REQUEST 1: In the records, starting at the first line and ending at the line that contains "Pflegefamilien für chronisch kranke Kinder", swap "Dropdown umschalten" for "Menü öffnen". Give those lines again with nothing else changed.

[[ PAGE EXCERPT, beginning ]]

Programme to include...

  • Strauss Jr., Die Fledermaus: Overture  (9mins)
  • Strauss Jr., Die Fledermaus: Mein Herr Marquis  (4mins)
  • Strauss Jr., Unter Donner und Blitz; Polka Schnell  (3mins)
  • Lumbye, Champagne Galop  (3mins)
  • Eduard Strauss, Auf und davon!  (2mins)
  • Sieczynski Wien, du stadt Meinee trauma  (3mins)
  • Gounod, Romeo et Juliette: Je veux vivre  (4mins)
  • Kopenhagener, Eisenbahn Dampf Galopp  (4mins)
  • Strauss Jr., Rosen aus dem Süden  (9mins)
  • Richard Strauss, Amor  (3mins)
  • Josef Strauss, Plappermäulchen; Polka Schnell  (3mins)
  • Suppé, Light Cavalry: Overture  (7mins)
  • Bernstein, Glitter and be Gay  (7mins)
  • Strauss Jr., An der schönen blauen Donau  (9mins)

Performers

  • Nil Venditti

    Conductor
  • Jennifer France

    Soprano

Introduction

I am incredibly excited to be making my debut with one of the finest orchestras in the world today, in a programme that feels perfectly aligned with who I am. This afternoon is all about sparkle, joy, and celebration – the perfect way to welcome the New Year together.

The repertoire we will be sharing with you is music I know deeply and love passionately. We open in true grandeur with Johann Strauss’ Die Fledermaus Overture, immediately setting the tone for the concert. It is a demanding piece for the orchestra, but above all, irresistibly fun to listen to. I’ve had the pleasure of working with Jennifer France, who once told me that listening to this energetic overture from the side of the stage helps her step into character – so let yourself be carried by its brilliant energy and see where it takes you.

One of my absolute favourites in tonight’s programme closes the first half: Christian Lumbye’s Kopenhagener Eisenbahn-Dampf-Galopp. This delightful piece takes us on a train journey, and I truly believe it might be one of the cutest pieces ever written. Close your eyes and listen carefully to the percussion – you will genuinely feel as though you’re onboard a steam railway train.


Another special moment comes with Strauss’ Amor. This piece is more often performed in a chamber music setting, so hearing it with a full symphony orchestra is something quite special. Take it as an invitation to pause, to breathe, and to let the music wash over you – simply enjoying the joy it brings.

Above all, I wish you a very Happy New Year. I try to live life fully, right up to the very last second of each year, so that when January 1st arrives, I feel ready for a brand-new adventure. I cannot imagine a more exciting way to begin 2026 than sharing this moment with you and this magnificent orchestra.

[[ PAGE EXCERPT, end ]]

REQUEST 2:
Does each statement below agree with the concert program page? Answer yes or no for each, and quote the words from the page that decide it.
(a) The concert opens with the Die Fledermaus Overture.
(b) Strauss' Amor is more often performed by a full symphony orchestra.
(c) Lumbye's Kopenhagener Eisenbahn-Dampf-Galopp closes the first half.

[[ RECORDS TO PROCESS, beginning ]]

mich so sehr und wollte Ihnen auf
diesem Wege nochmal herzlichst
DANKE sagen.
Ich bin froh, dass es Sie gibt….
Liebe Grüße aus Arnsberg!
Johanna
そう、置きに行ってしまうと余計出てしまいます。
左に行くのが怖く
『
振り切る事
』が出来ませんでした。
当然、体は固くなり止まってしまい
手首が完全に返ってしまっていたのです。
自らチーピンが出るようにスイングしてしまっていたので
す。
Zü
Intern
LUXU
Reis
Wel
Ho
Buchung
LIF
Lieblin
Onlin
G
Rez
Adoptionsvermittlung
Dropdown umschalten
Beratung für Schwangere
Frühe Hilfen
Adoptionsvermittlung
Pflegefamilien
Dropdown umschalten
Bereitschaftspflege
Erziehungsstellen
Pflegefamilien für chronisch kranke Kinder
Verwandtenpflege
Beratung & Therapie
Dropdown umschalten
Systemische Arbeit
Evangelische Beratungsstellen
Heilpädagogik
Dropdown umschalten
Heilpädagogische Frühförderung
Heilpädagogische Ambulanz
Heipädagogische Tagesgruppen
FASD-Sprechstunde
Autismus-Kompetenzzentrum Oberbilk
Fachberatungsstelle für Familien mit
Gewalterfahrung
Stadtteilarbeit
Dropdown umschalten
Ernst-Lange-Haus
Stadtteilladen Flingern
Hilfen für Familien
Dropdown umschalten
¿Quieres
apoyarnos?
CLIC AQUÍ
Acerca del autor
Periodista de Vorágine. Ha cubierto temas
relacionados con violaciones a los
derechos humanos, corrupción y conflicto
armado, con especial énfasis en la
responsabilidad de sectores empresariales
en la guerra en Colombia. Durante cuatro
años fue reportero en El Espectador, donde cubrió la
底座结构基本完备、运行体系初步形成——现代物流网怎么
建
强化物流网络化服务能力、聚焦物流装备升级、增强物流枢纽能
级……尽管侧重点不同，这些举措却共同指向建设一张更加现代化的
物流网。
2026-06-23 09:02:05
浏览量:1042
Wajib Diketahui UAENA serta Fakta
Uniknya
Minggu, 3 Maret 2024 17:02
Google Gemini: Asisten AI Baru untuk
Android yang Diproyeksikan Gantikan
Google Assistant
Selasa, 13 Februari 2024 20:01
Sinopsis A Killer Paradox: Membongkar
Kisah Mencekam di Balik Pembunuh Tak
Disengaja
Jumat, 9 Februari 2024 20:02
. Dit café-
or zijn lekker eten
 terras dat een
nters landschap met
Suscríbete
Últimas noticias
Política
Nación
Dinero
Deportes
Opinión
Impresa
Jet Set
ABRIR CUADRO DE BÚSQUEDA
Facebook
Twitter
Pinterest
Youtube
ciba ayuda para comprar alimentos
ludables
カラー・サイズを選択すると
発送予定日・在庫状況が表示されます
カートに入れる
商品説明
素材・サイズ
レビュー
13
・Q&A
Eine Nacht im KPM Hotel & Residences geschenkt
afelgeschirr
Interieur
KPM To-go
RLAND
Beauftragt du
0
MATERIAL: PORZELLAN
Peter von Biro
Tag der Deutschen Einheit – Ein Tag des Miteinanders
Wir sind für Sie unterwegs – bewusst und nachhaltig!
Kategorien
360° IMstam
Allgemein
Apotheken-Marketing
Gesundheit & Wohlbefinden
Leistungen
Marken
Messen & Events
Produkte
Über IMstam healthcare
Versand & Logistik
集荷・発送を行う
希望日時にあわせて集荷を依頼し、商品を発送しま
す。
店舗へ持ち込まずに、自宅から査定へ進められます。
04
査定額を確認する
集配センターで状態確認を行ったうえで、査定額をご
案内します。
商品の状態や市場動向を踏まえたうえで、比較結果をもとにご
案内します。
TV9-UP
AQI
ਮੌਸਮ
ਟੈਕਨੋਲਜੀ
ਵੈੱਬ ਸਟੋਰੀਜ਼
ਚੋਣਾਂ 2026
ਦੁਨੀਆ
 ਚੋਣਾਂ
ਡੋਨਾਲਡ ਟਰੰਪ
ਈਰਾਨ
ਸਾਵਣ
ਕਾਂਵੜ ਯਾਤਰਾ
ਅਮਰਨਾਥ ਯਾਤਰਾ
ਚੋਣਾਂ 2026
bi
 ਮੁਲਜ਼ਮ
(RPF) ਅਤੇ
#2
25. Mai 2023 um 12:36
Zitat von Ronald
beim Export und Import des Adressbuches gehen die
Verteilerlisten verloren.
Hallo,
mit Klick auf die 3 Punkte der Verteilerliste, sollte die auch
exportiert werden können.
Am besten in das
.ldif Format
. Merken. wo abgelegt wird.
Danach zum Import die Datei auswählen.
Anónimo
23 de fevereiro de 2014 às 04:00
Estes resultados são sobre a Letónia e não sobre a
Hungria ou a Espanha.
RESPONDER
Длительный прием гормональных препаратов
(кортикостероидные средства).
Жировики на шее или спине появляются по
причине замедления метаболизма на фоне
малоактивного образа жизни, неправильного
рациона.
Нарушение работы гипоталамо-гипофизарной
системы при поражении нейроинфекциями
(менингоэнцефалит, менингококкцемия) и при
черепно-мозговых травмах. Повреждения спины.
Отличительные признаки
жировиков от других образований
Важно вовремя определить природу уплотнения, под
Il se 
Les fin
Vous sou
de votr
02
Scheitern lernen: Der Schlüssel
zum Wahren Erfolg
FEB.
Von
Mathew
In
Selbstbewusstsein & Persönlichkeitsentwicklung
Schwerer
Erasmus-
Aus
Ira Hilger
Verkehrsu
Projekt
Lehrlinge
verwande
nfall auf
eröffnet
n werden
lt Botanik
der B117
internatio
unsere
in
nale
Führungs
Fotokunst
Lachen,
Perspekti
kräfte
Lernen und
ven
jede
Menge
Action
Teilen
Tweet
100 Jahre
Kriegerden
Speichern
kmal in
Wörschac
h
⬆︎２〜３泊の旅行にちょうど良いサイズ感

[[ RECORDS TO PROCESS, end ]]

TASK RESPONSE 1:
mich so sehr und wollte Ihnen auf
diesem Wege nochmal herzlichst
DANKE sagen.
Ich bin froh, dass es Sie gibt….
Liebe Grüße aus Arnsberg!
Johanna
そう、置きに行ってしまうと余計出てしまいます。
左に行くのが怖く
『
振り切る事
』が出来ませんでした。
当然、体は固くなり止まってしまい
手首が完全に返ってしまっていたのです。
自らチーピンが出るようにスイングしてしまっていたので
す。
Zü
Intern
LUXU
Reis
Wel
Ho
Buchung
LIF
Lieblin
Onlin
G
Rez
Adoptionsvermittlung
Menü öffnen
Beratung für Schwangere
Frühe Hilfen
Adoptionsvermittlung
Pflegefamilien
Menü öffnen
Bereitschaftspflege
Erziehungsstellen
Pflegefamilien für chronisch kranke Kinder

TASK RESPONSE 2:
(a) Yes: "We open in true grandeur with Johann Strauss’ Die Fledermaus Overture"
(b) No: "This piece is more often performed in a chamber music setting"
(c) Yes: "One of my absolute favourites in tonight’s programme closes the first half: Christian Lumbye’s Kopenhagener Eisenbahn-Dampf-Galopp."